Only Chrissie knows she got in a fight with Linton and told him to fuck off. He did, got into a pub brawl overnight, and landed his arse in the docks. Her anger eclipsed any concern for him and, in a fit, she told Linton to kill himself. 

He might have cut himself to show her.

But nothing changes the fact that the warders didn’t find him bleeding out, too dizzy to speak, until it was too late. 

Chrissie traces over the inscription on the headstone until her finger tires. Edgar Linton Brentwood, 2 Sept 1954 – 27 Jan 1983. Beloved son, husband, father.

She kisses the moist dirt, swallowing its earthy flavor, and returns to Eddie. She knows which memory she’ll tell Eddie first, that of Linton’s excitement whenever a new Corrie episode aired. Once upon a time, they curled up on the sofa together to share a bowl of cherry ice cream and catch up with Ken Barlow.

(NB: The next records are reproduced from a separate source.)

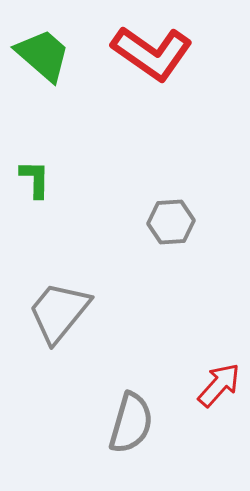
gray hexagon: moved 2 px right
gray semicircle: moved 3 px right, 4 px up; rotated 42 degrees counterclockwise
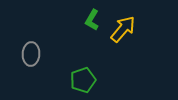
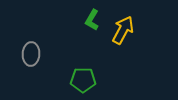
yellow arrow: moved 1 px down; rotated 12 degrees counterclockwise
green pentagon: rotated 20 degrees clockwise
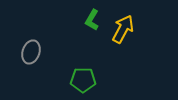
yellow arrow: moved 1 px up
gray ellipse: moved 2 px up; rotated 15 degrees clockwise
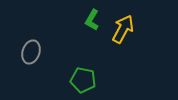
green pentagon: rotated 10 degrees clockwise
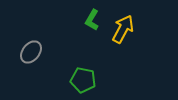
gray ellipse: rotated 20 degrees clockwise
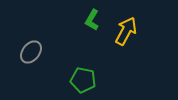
yellow arrow: moved 3 px right, 2 px down
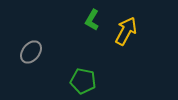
green pentagon: moved 1 px down
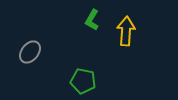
yellow arrow: rotated 24 degrees counterclockwise
gray ellipse: moved 1 px left
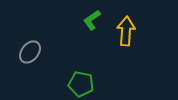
green L-shape: rotated 25 degrees clockwise
green pentagon: moved 2 px left, 3 px down
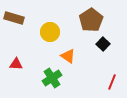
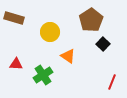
green cross: moved 9 px left, 3 px up
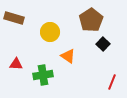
green cross: rotated 24 degrees clockwise
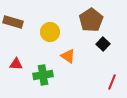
brown rectangle: moved 1 px left, 4 px down
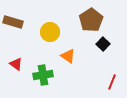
red triangle: rotated 32 degrees clockwise
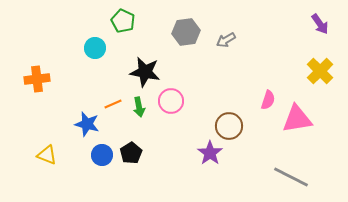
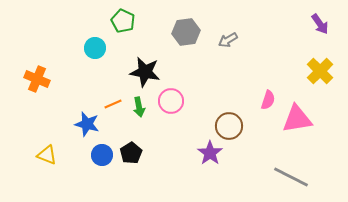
gray arrow: moved 2 px right
orange cross: rotated 30 degrees clockwise
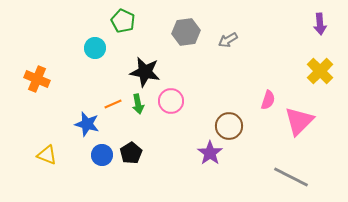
purple arrow: rotated 30 degrees clockwise
green arrow: moved 1 px left, 3 px up
pink triangle: moved 2 px right, 2 px down; rotated 36 degrees counterclockwise
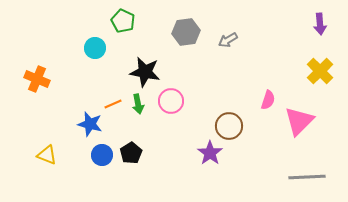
blue star: moved 3 px right
gray line: moved 16 px right; rotated 30 degrees counterclockwise
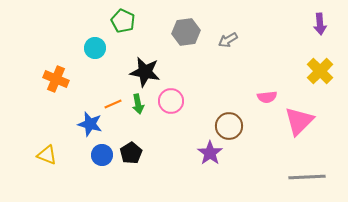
orange cross: moved 19 px right
pink semicircle: moved 1 px left, 3 px up; rotated 66 degrees clockwise
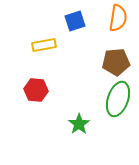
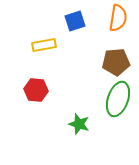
green star: rotated 20 degrees counterclockwise
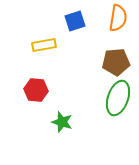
green ellipse: moved 1 px up
green star: moved 17 px left, 2 px up
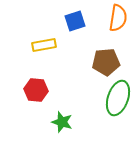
brown pentagon: moved 10 px left
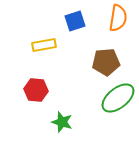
green ellipse: rotated 32 degrees clockwise
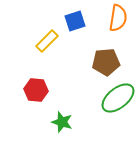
yellow rectangle: moved 3 px right, 4 px up; rotated 35 degrees counterclockwise
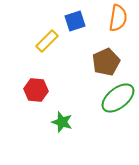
brown pentagon: rotated 20 degrees counterclockwise
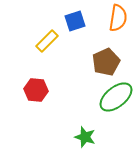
green ellipse: moved 2 px left, 1 px up
green star: moved 23 px right, 15 px down
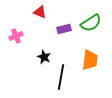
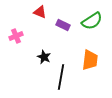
green semicircle: moved 1 px right, 2 px up
purple rectangle: moved 1 px left, 4 px up; rotated 40 degrees clockwise
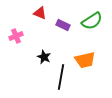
red triangle: moved 1 px down
orange trapezoid: moved 5 px left; rotated 70 degrees clockwise
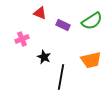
pink cross: moved 6 px right, 3 px down
orange trapezoid: moved 6 px right
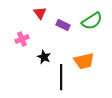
red triangle: rotated 32 degrees clockwise
orange trapezoid: moved 7 px left, 1 px down
black line: rotated 10 degrees counterclockwise
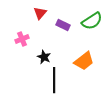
red triangle: rotated 16 degrees clockwise
orange trapezoid: rotated 25 degrees counterclockwise
black line: moved 7 px left, 3 px down
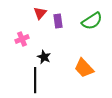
purple rectangle: moved 5 px left, 4 px up; rotated 56 degrees clockwise
orange trapezoid: moved 7 px down; rotated 85 degrees clockwise
black line: moved 19 px left
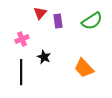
black line: moved 14 px left, 8 px up
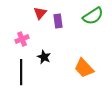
green semicircle: moved 1 px right, 5 px up
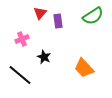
black line: moved 1 px left, 3 px down; rotated 50 degrees counterclockwise
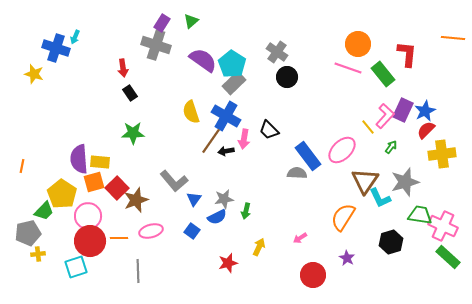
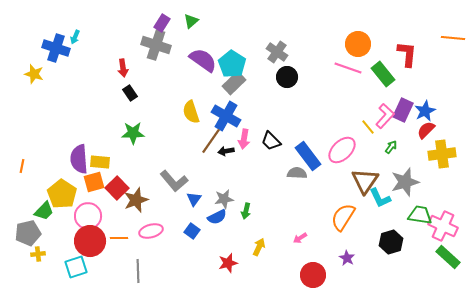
black trapezoid at (269, 130): moved 2 px right, 11 px down
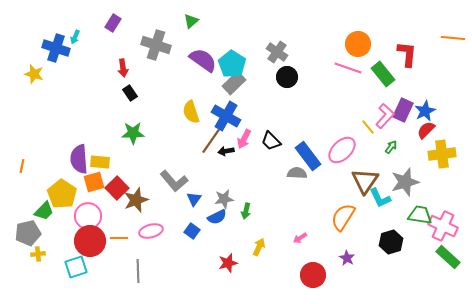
purple rectangle at (162, 23): moved 49 px left
pink arrow at (244, 139): rotated 18 degrees clockwise
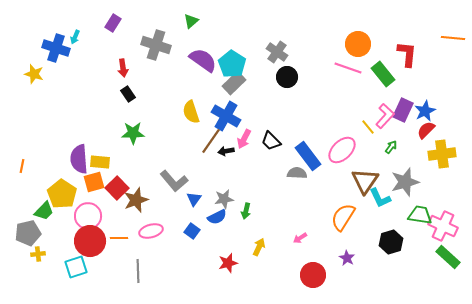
black rectangle at (130, 93): moved 2 px left, 1 px down
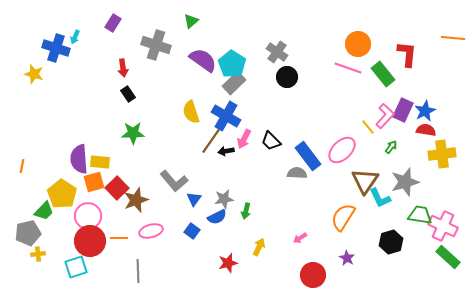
red semicircle at (426, 130): rotated 54 degrees clockwise
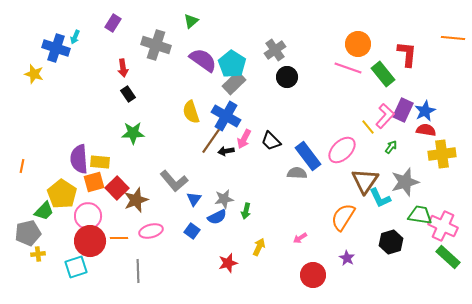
gray cross at (277, 52): moved 2 px left, 2 px up; rotated 20 degrees clockwise
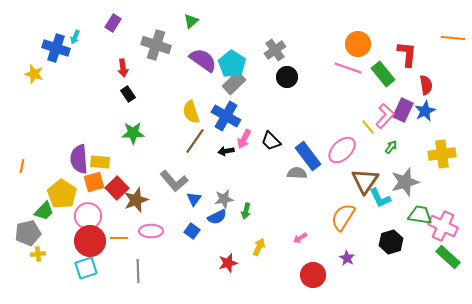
red semicircle at (426, 130): moved 45 px up; rotated 72 degrees clockwise
brown line at (211, 141): moved 16 px left
pink ellipse at (151, 231): rotated 15 degrees clockwise
cyan square at (76, 267): moved 10 px right, 1 px down
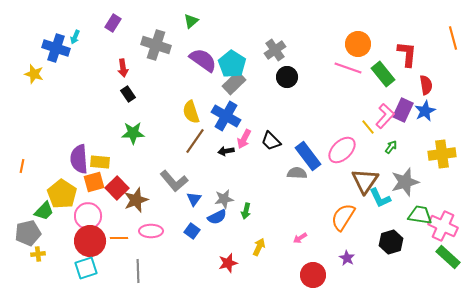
orange line at (453, 38): rotated 70 degrees clockwise
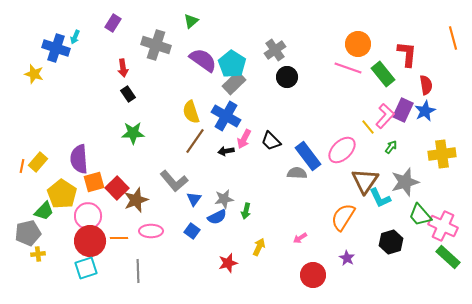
yellow rectangle at (100, 162): moved 62 px left; rotated 54 degrees counterclockwise
green trapezoid at (420, 215): rotated 140 degrees counterclockwise
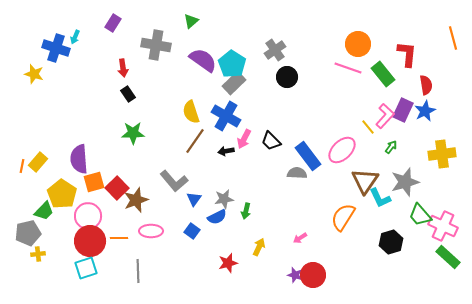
gray cross at (156, 45): rotated 8 degrees counterclockwise
purple star at (347, 258): moved 52 px left, 17 px down; rotated 14 degrees counterclockwise
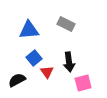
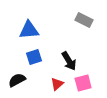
gray rectangle: moved 18 px right, 4 px up
blue square: moved 1 px up; rotated 21 degrees clockwise
black arrow: moved 1 px up; rotated 24 degrees counterclockwise
red triangle: moved 10 px right, 12 px down; rotated 24 degrees clockwise
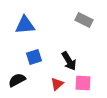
blue triangle: moved 4 px left, 5 px up
pink square: rotated 18 degrees clockwise
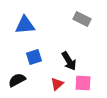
gray rectangle: moved 2 px left, 1 px up
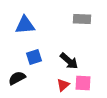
gray rectangle: rotated 24 degrees counterclockwise
black arrow: rotated 18 degrees counterclockwise
black semicircle: moved 2 px up
red triangle: moved 6 px right, 1 px down
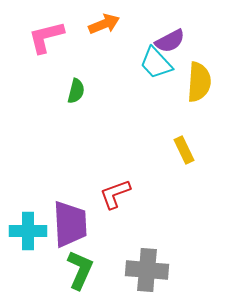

Chrissie can’t pinpoint when exactly it happened, but eventually she peeled away, muttering just loud enough for him to hear that he acted like a dumb little kid.

She misses the strangest things.

Her reverie fades as she exits the cemetery. Chrissie can’t afford for Eddie to know about Linton. She won’t bruise his childhood with the notion that his mother was anything less than perfect.

***

The electric blender bellows as Chrissie beats bananas, strawberries, and cream to a pulp. She carries the mixture to the table and spoons it to Eddie while Alan knocks back a vodka shot. Something at the firm stresses him, but he won’t tell Chrissie what. She comforts him anyway by bringing liquor back from her grocery runs and letting him play with Eddie despite her anxiety. 

She is a good wife, she reminds herself. The kind that won’t break the marriage she put her hopes for Eddie into. 

“You’re getting stress wrinkles.” Chrissie slides onto Alan’s lap and tries not to think about the lemon-and-tobacco fragrance of Linton’s lips. “Let me kiss them away for you.”